**Task instructions**
Whenever a line below includes the word "Ремонт", copy that line.

**Provided entries**
- Opening Delimiter -

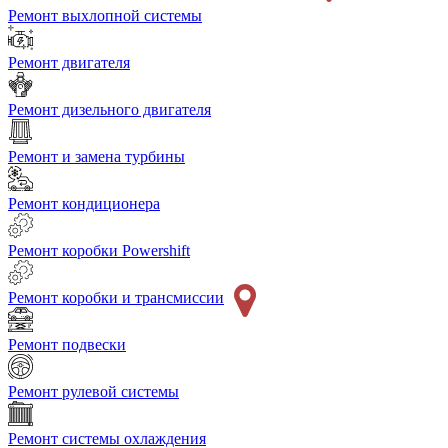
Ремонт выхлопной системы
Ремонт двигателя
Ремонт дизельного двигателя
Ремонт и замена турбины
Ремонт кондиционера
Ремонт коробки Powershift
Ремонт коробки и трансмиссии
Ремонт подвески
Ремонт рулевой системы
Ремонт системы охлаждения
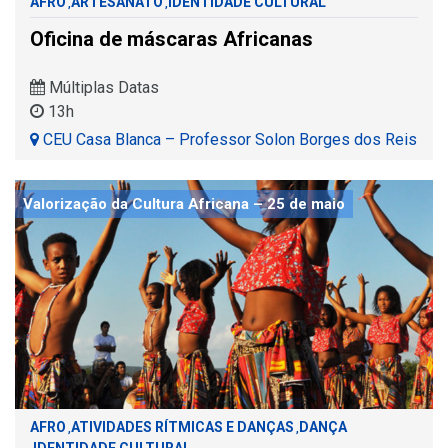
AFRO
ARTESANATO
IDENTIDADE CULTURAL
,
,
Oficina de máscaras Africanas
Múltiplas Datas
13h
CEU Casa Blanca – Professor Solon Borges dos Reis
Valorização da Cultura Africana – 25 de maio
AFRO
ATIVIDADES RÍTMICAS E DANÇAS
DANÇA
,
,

- Closing Delimiter -
- Opening Delimiter -

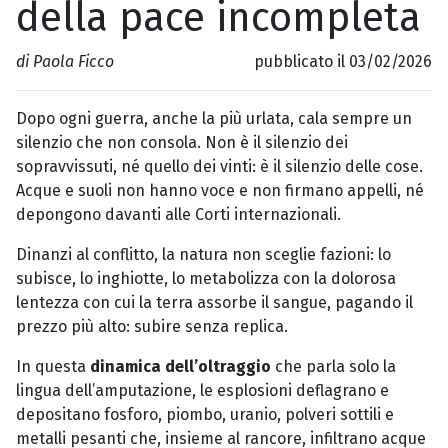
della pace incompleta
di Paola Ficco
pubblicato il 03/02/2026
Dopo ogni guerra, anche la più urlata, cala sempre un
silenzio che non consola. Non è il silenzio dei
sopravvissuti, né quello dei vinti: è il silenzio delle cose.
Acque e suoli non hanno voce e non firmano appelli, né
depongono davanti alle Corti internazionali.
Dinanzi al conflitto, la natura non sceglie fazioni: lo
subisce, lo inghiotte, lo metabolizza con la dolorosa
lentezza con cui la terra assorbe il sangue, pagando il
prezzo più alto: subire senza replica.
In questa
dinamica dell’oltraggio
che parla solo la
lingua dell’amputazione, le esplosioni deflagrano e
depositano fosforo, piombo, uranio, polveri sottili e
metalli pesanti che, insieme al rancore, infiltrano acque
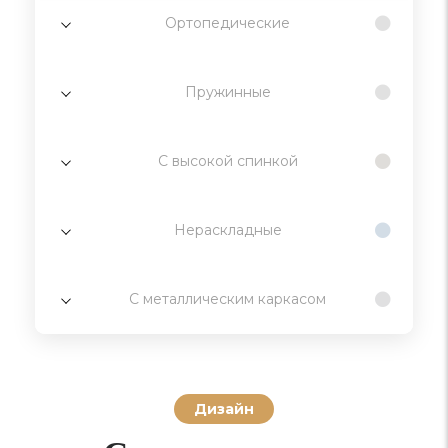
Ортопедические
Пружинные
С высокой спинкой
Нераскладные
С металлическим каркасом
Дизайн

- Closing Delimiter -

**Answer area**
Ремонт выхлопной системы
Ремонт двигателя
Ремонт дизельного двигателя
Ремонт и замена турбины
Ремонт кондиционера
Ремонт коробки Powershift
Ремонт коробки и трансмиссии
Ремонт подвески
Ремонт рулевой системы
Ремонт системы охлаждения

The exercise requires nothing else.